Pure Mathematics is More Applicable than Applied Mathematics

Pure mathematics is more properly applicable to the real world than what we currently call applied mathematics.

Applied mathematics is entrenched in narrative regarding physical causality. Models are made by analogy, in the attempt to capture what is happening. Of course this is not what is happening, it is merely a platonic form of reasoning attached to the guts of what we observe.

But this platonic reasoning becomes more than just the lingua franca. It becomes “how” something supposedly occurs. All causal descriptions are expected to be provided using a rigorous-appearing language. This gives the appearance that the uncovering of cause has occurred in a rigorous fashion.

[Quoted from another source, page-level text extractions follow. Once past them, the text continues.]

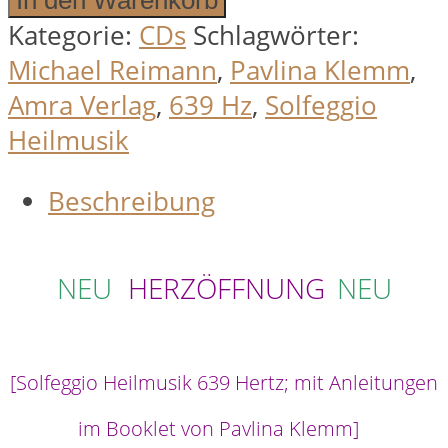
Kategorie:
CDs
Schlagwörter:
Michael Reimann
,
Pavlina Klemm
,
Amra Verlag
,
639 Hz
,
Solfeggio
Heilmusik
Beschreibung
NEU
HERZÖFFNUNG
NEU
[Solfeggio Heilmusik 639 Hertz; mit Anleitungen
im Booklet von Pavlina Klemm]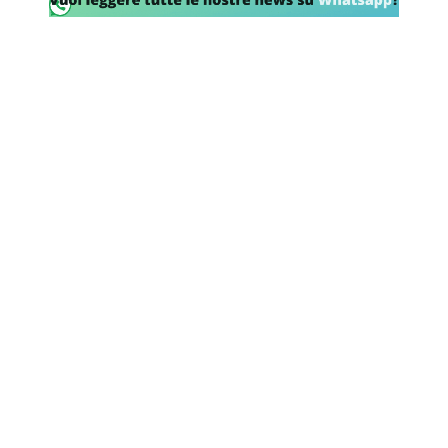
SHOP LAZIO
Contatti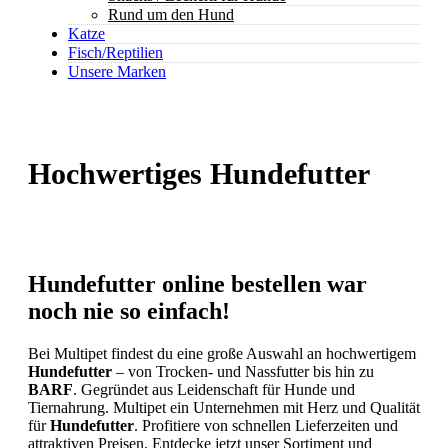
Rund um den Hund
Katze
Fisch/Reptilien
Unsere Marken
Hochwertiges Hundefutter
Hundefutter online bestellen war
noch nie so einfach!
Bei Multipet findest du eine große Auswahl an hochwertigem
Hundefutter
– von Trocken- und Nassfutter bis hin zu
BARF
. Gegründet aus Leidenschaft für Hunde und
Tiernahrung. Multipet ein Unternehmen mit Herz und Qualität
für
Hundefutter
. Profitiere von schnellen Lieferzeiten und
attraktiven Preisen. Entdecke jetzt unser Sortiment und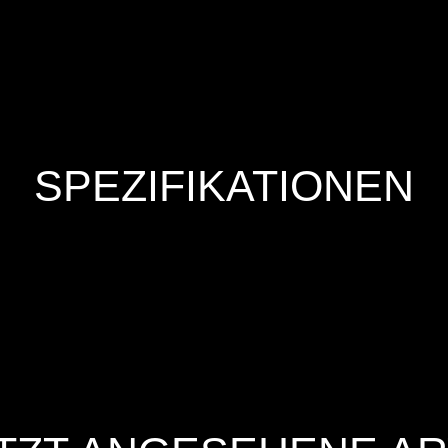
SPEZIFIKATIONEN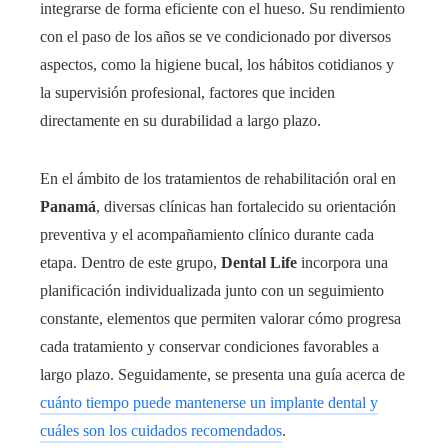
integrarse de forma eficiente con el hueso. Su rendimiento
con el paso de los años se ve condicionado por diversos
aspectos, como la higiene bucal, los hábitos cotidianos y
la supervisión profesional, factores que inciden
directamente en su durabilidad a largo plazo.
En el ámbito de los tratamientos de rehabilitación oral en
Panamá
, diversas clínicas han fortalecido su orientación
preventiva y el acompañamiento clínico durante cada
etapa. Dentro de este grupo,
Dental Life
incorpora una
planificación individualizada junto con un seguimiento
constante, elementos que permiten valorar cómo progresa
cada tratamiento y conservar condiciones favorables a
largo plazo. Seguidamente, se presenta una guía acerca de
cuánto tiempo puede mantenerse un implante dental y
cuáles son los cuidados recomendados
.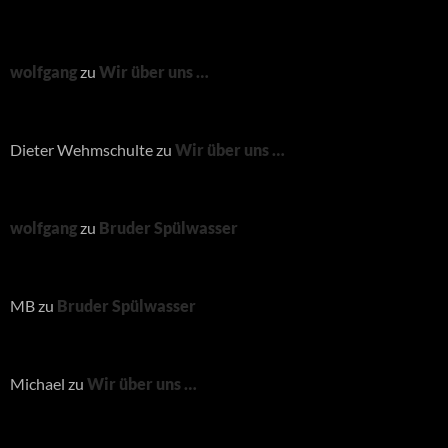
wolfgang
zu
Wir über uns …
Dieter Wehmschulte
zu
Wir über uns …
wolfgang
zu
Bruder Spülwasser
MB
zu
Bruder Spülwasser
Michael
zu
Wir über uns …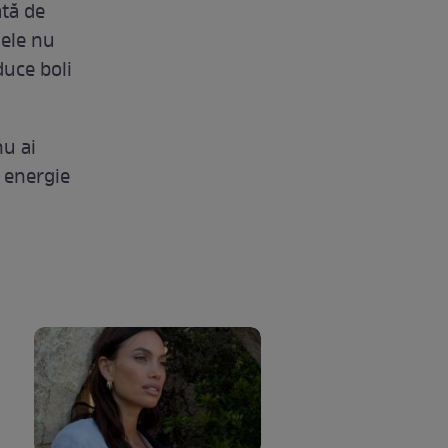
ată de
mele nu
duce boli
nu ai
ă energie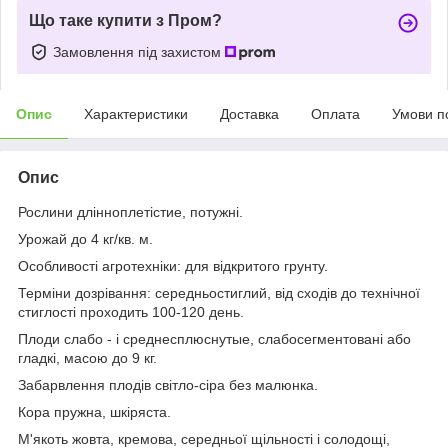
Що таке купити з Пром?
Замовлення під захистом
Опис
Характеристики
Доставка
Оплата
Умови п
Опис
Рослини длінноплетістие, потужні.
Урожай до 4 кг/кв. м.
Особливості агротехніки: для відкритого грунту.
Терміни дозрівання: середньостиглий, від сходів до технічної
стиглості проходить 100-120 день.
Плоди слабо - і среднесплюснутые, слабосегментовані або
гладкі, масою до 9 кг.
Забарвлення плодів світло-сіра без малюнка.
Кора пружна, шкіряста.
М'якоть жовта, кремова, середньої щільності і солодощі,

There is no scientifically legitimate justification for assuming mathematics provides a rigorous foundation for cause and mechanism, beyond anything exceedingly trivial.

This is not the fault of mathematics. Mathematics is an internally consistent framework that reflects a symbolized form of human reasoning. Math never asked to be applied to the guts of physical phenomena. This was the inevitable outgrowth of humans wanting to bring precision to satisfy their desire for causal explanations.

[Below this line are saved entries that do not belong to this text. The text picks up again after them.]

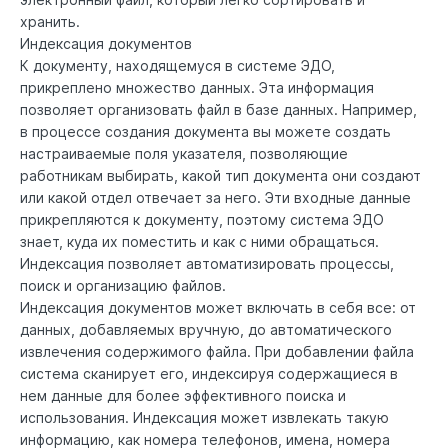
хранить.
Индексация документов
К документу, находящемуся в системе ЭДО,
прикреплено множество данных. Эта информация
позволяет организовать файл в базе данных. Например,
в процессе создания документа вы можете создать
настраиваемые поля указателя, позволяющие
работникам выбирать, какой тип документа они создают
или какой отдел отвечает за него. Эти входные данные
прикрепляются к документу, поэтому система ЭДО
знает, куда их поместить и как с ними обращаться.
Индексация позволяет автоматизировать процессы,
поиск и организацию файлов.
Индексация документов может включать в себя все: от
данных, добавляемых вручную, до автоматического
извлечения содержимого файла. При добавлении файла
система сканирует его, индексируя содержащиеся в
нем данные для более эффективного поиска и
использования. Индексация может извлекать такую
информацию, как номера телефонов, имена, номера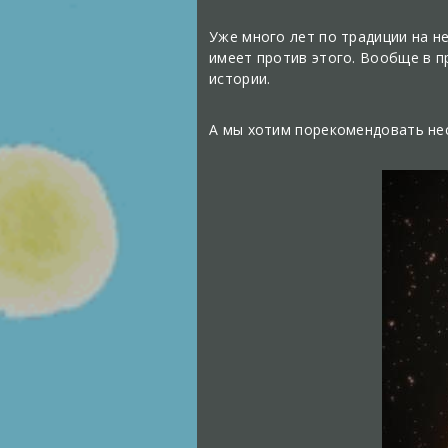
Уже много лет по традиции на не
имеет против этого. Вообще в 
истории.
А мы хотим порекомендовать не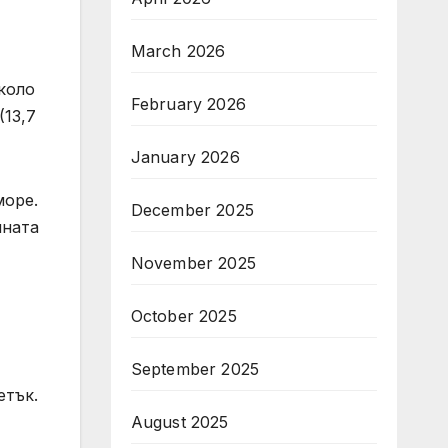
March 2026
коло
February 2026
(13,7
January 2026
море.
December 2025
чната
November 2025
October 2025
September 2025
етък.
August 2025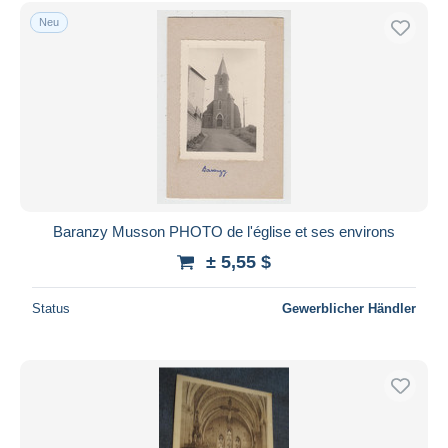
Kostenloser Versand
Neu
Zahlungsmethoden
PayPal
Banküberweisung
Visa
Mastercard
Bancontact
iDeal
Baranzy Musson PHOTO de l'église et ses environs
Maestro
± 5,55 $
Gesamte Auswahl aufheben
Status
Gewerblicher Händler
Wohnsitz des Verkäufers
Weltweit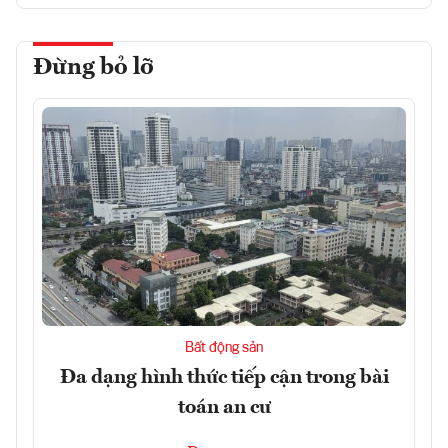
Đừng bỏ lỡ
Bất động sản
Đa dạng hình thức tiếp cận trong bài
toán an cư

It is the chase for internal cause that is in error. There never has been a physical system in nature running under deterministic machinery. The transgressions found in mathematics, from the appalling braindead way it is taught to its use in our current academic paper mills, all stem from the fake way it is attached to internal cause and effect.

But math has both beauty and applicability when it isn’t forced to sing and dance for mere theater. There are natural structures and properties that can be used to describe what we see at the surface, rather than imposed internally.

And it is the surface where mathematics should be applied. This is where structure and property exist, and thus is what actually exists, because this is what has emerged, and *all* of nature is emergent.

The purity of formal systems, logical foundations, internal consistencies and mathematical objects can be used to formalize the structures and properties we observe. We can look upon mathematical form as a simplified description, not of how something happened or where it came from, but merely how a thing can be described, at the surface, here and now.

Groups, Semigroups, Monoids, Loops, Rings, Fields, Algebras, Lie algebras, Hopf algebras, Galois connections, Toposes, Sheaves, Manifolds, etc.

These are all fundamentally disconnected from the notion of internal cause, which is precisely why they are more applicable to nature than the narrative of internal mechanisms and causality. They don’t pretend to be something they are not.

This is how mathematics should be used.